---------- Exercise inputs ----------

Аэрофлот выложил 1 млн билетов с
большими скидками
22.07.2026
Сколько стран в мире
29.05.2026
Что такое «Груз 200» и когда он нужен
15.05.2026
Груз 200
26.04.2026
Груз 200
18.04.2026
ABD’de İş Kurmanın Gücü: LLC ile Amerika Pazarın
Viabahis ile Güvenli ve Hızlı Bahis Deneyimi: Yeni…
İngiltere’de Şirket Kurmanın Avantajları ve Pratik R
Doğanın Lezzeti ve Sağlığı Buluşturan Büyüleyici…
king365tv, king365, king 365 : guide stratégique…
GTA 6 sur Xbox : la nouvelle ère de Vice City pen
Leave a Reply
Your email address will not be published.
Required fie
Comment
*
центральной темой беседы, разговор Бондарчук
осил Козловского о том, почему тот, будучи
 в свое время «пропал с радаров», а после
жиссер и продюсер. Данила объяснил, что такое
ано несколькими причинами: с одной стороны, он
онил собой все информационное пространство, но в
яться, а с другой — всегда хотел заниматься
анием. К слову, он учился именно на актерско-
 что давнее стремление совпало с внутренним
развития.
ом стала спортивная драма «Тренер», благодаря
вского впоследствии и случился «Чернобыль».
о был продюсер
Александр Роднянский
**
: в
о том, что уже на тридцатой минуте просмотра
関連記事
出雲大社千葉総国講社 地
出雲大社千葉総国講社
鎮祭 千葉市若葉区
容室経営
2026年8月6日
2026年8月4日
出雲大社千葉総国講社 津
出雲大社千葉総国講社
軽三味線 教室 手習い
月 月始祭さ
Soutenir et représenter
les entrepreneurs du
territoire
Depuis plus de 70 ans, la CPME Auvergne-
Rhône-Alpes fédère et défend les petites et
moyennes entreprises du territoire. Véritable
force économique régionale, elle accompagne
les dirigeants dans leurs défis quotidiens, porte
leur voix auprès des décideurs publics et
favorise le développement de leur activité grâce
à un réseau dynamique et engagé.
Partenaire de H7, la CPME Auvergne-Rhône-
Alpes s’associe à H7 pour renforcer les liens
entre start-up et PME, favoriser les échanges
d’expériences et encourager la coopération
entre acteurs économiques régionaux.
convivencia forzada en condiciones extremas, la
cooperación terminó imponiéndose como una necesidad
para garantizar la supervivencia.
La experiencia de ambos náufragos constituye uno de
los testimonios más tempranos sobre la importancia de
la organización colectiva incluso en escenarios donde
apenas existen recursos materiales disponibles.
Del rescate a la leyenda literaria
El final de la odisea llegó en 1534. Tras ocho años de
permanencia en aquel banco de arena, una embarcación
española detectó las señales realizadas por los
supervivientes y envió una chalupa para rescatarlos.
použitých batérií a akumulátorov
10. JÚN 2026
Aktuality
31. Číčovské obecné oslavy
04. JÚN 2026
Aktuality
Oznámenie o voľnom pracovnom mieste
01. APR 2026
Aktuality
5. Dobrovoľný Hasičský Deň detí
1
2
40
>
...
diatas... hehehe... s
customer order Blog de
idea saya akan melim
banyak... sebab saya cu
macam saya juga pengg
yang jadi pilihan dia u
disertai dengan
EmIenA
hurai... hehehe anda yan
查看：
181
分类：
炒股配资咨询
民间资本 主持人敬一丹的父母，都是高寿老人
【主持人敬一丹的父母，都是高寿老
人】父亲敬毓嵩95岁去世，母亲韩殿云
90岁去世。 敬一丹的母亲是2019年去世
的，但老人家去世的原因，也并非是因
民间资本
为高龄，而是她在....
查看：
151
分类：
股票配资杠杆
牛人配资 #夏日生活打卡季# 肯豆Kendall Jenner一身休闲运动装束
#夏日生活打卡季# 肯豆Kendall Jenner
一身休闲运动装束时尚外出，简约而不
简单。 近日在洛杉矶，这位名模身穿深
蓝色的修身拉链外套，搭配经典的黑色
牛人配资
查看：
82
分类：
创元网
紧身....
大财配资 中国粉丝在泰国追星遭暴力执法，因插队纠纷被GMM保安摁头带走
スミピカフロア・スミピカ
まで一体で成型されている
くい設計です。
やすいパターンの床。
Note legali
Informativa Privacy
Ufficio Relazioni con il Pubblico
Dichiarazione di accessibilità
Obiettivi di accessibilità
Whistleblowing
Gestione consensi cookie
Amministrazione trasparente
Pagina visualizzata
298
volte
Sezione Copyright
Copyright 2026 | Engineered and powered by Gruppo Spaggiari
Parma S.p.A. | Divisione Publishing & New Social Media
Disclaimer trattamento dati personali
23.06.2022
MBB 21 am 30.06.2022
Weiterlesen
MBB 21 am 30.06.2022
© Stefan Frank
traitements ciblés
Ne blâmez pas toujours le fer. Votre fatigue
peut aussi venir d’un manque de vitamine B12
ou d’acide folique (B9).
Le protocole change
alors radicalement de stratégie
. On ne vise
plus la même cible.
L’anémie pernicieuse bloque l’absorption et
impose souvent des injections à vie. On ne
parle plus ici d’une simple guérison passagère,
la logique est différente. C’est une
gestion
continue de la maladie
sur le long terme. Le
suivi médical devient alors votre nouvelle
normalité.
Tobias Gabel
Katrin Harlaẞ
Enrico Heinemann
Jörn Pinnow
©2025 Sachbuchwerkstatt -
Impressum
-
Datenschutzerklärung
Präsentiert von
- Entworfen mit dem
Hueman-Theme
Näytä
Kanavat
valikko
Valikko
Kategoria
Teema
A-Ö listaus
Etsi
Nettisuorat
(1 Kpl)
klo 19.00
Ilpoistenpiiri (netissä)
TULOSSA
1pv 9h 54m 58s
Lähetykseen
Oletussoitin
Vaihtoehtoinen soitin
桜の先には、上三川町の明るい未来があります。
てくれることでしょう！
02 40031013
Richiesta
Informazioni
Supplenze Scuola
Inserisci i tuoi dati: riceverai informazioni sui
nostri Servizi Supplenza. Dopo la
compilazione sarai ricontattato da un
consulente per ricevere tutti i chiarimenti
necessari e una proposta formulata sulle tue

----------

What the exercise asks:
Recast the lines above as a Markdown table with columns "No." and "Text," starting at the first line and ending after the line that contains "ом стала спортивная". Give each line its row number, and leave out blank lines.

Task answer:
| No. | Text |
|---|---|
| 1 | Аэрофлот выложил 1 млн билетов с |
| 2 | большими скидками |
| 3 | 22.07.2026 |
| 4 | Сколько стран в мире |
| 5 | 29.05.2026 |
| 6 | Что такое «Груз 200» и когда он нужен |
| 7 | 15.05.2026 |
| 8 | Груз 200 |
| 9 | 26.04.2026 |
| 10 | Груз 200 |
| 11 | 18.04.2026 |
| 12 | ABD’de İş Kurmanın Gücü: LLC ile Amerika Pazarın |
| 13 | Viabahis ile Güvenli ve Hızlı Bahis Deneyimi: Yeni… |
| 14 | İngiltere’de Şirket Kurmanın Avantajları ve Pratik R |
| 15 | Doğanın Lezzeti ve Sağlığı Buluşturan Büyüleyici… |
| 16 | king365tv, king365, king 365 : guide stratégique… |
| 17 | GTA 6 sur Xbox : la nouvelle ère de Vice City pen |
| 18 | Leave a Reply |
| 19 | Your email address will not be published. |
| 20 | Required fie |
| 21 | Comment |
| 22 | * |
| 23 | центральной темой беседы, разговор Бондарчук |
| 24 | осил Козловского о том, почему тот, будучи |
| 25 |  в свое время «пропал с радаров», а после |
| 26 | жиссер и продюсер. Данила объяснил, что такое |
| 27 | ано несколькими причинами: с одной стороны, он |
| 28 | онил собой все информационное пространство, но в |
| 29 | яться, а с другой — всегда хотел заниматься |
| 30 | анием. К слову, он учился именно на актерско- |
| 31 |  что давнее стремление совпало с внутренним |
| 32 | развития. |
| 33 | ом стала спортивная драма «Тренер», благодаря |